Australie : les électeurs se rendent aux urnes désabusés

Les États-Unis et le Royaume-Uni viennent faire planer de grandes ombres sur les élections générales pour lesquelles les Australiens s’apprêtent à voter ce week-end.

Dans ces élections, il n’y a pas de personnalité à la Donald Trump qui rivalise pour gouverner le pays. Et l’Australie n’est pas divisée non plus comme l’était le Royaume-Uni sur le référendum du Brexit.

Mais le climat pesant de méfiance et d’hostilité à l’égard des dirigeants politiques qui règne sur le marathon de la campagne électorale australienne est le même que celui qui a imprégné les primaires des présidentielles américaines et le débat sur le Brexit.

Comme leurs homologues américains et britanniques, les Australiens sont de plus en plus déçus et cyniques vis-à-vis de leurs représentants élus et, soit ils recherchent des alternatives aux grands partis traditionnels, soit ils se détournent complètement de la politique.

Le climat est détestable et à mesure que le jour des élections approche et que chacun des deux principaux partis recourt à des campagnes alarmistes sans fondement contre son adversaire, les choses ne s’arrangent pas.

Le jour des élections, cela risque de se traduire par un mélange historiquement faible de voix favorables à la coalition conservatrice libérale-nationale au pouvoir et de voix de l’opposition centriste du Parti travailliste.

Comme il est possible qu’aucun des deux partis ne remporte assez de sièges à la Chambre basse des représentants pour gouverner seul, il pourrait y avoir un Parlement sans majorité qui formerait un groupe peu structuré d’indépendants, laissant les Verts faire la pluie et le beau temps en politique pour la deuxième fois de la décennie.

Et même si un gouvernement minoritaire réussit à être constitué, il est probable qu’il y ait suffisamment d’indépendants anticonformistes au Sénat pour faire échec au programme du futur gouvernement, ce qui ne fera que répéter le scénario qui se joue depuis trois ans.

 

Turnbull contre Shorten

Les électeurs australiens auront à choisir entre le Premier ministre sortant Malcolm Turnbull et le leader de l’opposition Bill Shorten.

Turnbull est devenu Premier ministre en septembre dernier seulement, après avoir organisé un coup d’État au sein du parti pour prendre la place du très impopulaire Tony Abbott.

◆ **Données présentées**:
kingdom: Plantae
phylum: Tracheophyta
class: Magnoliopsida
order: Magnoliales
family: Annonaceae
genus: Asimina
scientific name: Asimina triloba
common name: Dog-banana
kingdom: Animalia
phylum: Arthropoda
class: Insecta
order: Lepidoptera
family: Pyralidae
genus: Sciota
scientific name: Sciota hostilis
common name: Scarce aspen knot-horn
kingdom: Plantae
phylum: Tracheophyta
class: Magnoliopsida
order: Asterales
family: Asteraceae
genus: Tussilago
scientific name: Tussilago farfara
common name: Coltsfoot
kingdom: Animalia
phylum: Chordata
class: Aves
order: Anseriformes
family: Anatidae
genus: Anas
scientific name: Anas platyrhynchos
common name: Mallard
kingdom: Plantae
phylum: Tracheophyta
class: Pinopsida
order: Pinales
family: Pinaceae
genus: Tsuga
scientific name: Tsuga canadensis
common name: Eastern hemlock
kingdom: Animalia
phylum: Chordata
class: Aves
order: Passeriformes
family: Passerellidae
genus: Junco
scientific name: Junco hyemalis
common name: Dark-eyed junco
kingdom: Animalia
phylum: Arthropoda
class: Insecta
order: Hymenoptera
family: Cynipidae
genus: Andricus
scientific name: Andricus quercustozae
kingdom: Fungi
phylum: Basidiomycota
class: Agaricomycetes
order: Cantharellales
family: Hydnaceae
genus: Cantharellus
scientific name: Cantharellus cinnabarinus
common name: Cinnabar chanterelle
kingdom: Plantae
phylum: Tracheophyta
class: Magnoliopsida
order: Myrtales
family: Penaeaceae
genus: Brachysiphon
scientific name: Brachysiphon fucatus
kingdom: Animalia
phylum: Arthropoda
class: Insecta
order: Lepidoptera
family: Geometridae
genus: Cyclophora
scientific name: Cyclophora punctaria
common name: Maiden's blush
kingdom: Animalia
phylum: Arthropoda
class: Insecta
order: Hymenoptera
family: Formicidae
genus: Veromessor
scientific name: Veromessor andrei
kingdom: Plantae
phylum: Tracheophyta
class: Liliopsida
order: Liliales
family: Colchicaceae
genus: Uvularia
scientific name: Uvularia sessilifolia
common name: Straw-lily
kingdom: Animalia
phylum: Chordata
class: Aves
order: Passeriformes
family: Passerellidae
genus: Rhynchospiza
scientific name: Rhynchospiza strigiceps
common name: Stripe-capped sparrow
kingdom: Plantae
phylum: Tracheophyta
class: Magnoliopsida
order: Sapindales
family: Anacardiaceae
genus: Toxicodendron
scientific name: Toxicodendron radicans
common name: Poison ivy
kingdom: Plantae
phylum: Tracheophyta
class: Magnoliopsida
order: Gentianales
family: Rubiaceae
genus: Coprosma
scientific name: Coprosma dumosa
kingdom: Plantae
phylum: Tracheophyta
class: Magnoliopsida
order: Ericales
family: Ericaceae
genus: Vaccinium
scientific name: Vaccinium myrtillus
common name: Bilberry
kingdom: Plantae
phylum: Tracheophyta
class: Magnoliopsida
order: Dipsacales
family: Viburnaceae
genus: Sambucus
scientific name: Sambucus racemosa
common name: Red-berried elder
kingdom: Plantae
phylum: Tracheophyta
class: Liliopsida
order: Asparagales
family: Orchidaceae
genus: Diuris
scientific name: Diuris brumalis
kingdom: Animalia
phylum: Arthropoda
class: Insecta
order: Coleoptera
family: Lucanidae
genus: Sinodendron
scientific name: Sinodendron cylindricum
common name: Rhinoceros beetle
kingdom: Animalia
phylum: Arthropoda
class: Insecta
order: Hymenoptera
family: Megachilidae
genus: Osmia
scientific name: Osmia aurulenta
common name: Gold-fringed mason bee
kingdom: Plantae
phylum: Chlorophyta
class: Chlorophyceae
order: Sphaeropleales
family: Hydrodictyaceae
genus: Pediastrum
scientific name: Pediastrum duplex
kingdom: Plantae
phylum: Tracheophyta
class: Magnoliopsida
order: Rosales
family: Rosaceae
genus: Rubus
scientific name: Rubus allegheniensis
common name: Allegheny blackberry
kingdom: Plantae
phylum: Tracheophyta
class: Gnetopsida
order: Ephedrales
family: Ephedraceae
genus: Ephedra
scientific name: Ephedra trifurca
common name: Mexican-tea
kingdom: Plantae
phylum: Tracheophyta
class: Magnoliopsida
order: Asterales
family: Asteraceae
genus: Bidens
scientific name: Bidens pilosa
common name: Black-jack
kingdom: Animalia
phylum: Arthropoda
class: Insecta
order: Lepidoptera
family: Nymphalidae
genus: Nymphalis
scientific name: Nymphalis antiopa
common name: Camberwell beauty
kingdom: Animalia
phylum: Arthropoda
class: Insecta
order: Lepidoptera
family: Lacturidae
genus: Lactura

◆ **Travail à faire**:
a – Extrayez de l'article sur les élections australiennes le passage qui commence par « Les États-Unis et » et se poursuit jusqu'à « référendum du Brexit. ».
b – Pour chacune de ces affirmations, dites si elle concorde avec l'article sur les élections australiennes, en répondant par oui ou par non et en citant les mots décisifs.
(i) Un candidat du style de Donald Trump brigue la direction du pays.
(ii) Turnbull est devenu Premier ministre en septembre dernier.
(iii) Les Verts pourraient peser sur la politique pour la première fois de la décennie.
c – Répondez à ces questions d'après l'article sur les élections australiennes.
(i) Quand les Australiens votent-ils ?
(ii) Qui est le leader de l'opposition ?
(iii) Qui Turnbull a-t-il remplacé au poste de Premier ministre ?
La liste ne joue aucun rôle dans ce travail.

◆ **Résultats par tâche**:
a –
Les États-Unis et le Royaume-Uni viennent faire planer de grandes ombres sur les élections générales pour lesquelles les Australiens s’apprêtent à voter ce week-end.

Dans ces élections, il n’y a pas de personnalité à la Donald Trump qui rivalise pour gouverner le pays. Et l’Australie n’est pas divisée non plus comme l’était le Royaume-Uni sur le référendum du Brexit.

b –
(i) Non : « il n’y a pas de personnalité à la Donald Trump qui rivalise pour gouverner le pays »
(ii) Oui : « Turnbull est devenu Premier ministre en septembre dernier seulement »
(iii) Non : « pour la deuxième fois de la décennie »

c –
(i) Ce week-end.
(ii) Bill Shorten.
(iii) Tony Abbott.